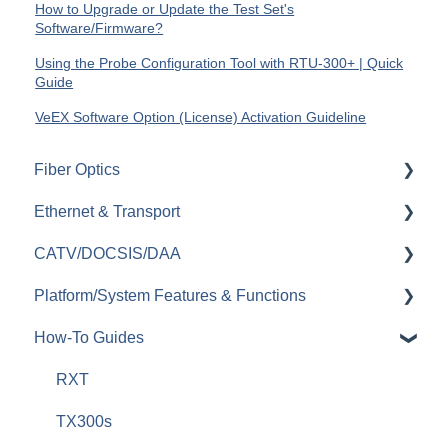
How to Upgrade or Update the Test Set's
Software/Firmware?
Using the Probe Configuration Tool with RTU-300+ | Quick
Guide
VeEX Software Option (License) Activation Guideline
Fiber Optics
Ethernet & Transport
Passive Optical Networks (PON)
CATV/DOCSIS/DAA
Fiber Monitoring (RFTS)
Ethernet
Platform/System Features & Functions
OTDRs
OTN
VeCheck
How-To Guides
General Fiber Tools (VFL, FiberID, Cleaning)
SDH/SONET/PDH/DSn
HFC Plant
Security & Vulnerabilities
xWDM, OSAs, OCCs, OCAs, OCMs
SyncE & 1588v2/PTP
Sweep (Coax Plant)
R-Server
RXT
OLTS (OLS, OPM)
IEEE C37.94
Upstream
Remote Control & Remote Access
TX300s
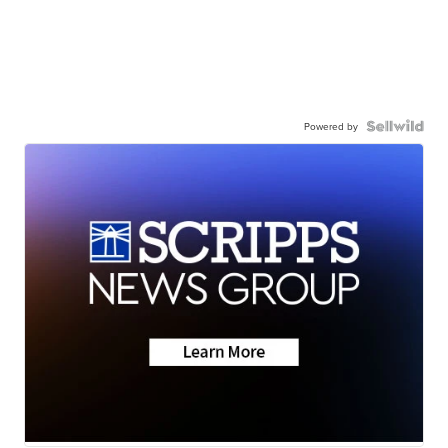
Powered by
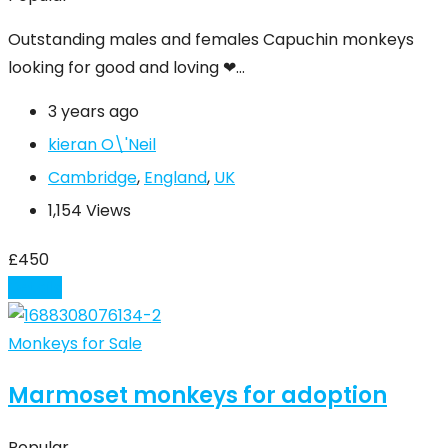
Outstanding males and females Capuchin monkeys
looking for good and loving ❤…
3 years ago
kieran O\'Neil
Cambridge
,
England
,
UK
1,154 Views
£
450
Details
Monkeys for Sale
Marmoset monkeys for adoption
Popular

== Exercise aim ==
If a line of the records above holds the word "Fiber", show it.

== Exercise result ==
Fiber Optics
Fiber Monitoring (RFTS)
General Fiber Tools (VFL, FiberID, Cleaning)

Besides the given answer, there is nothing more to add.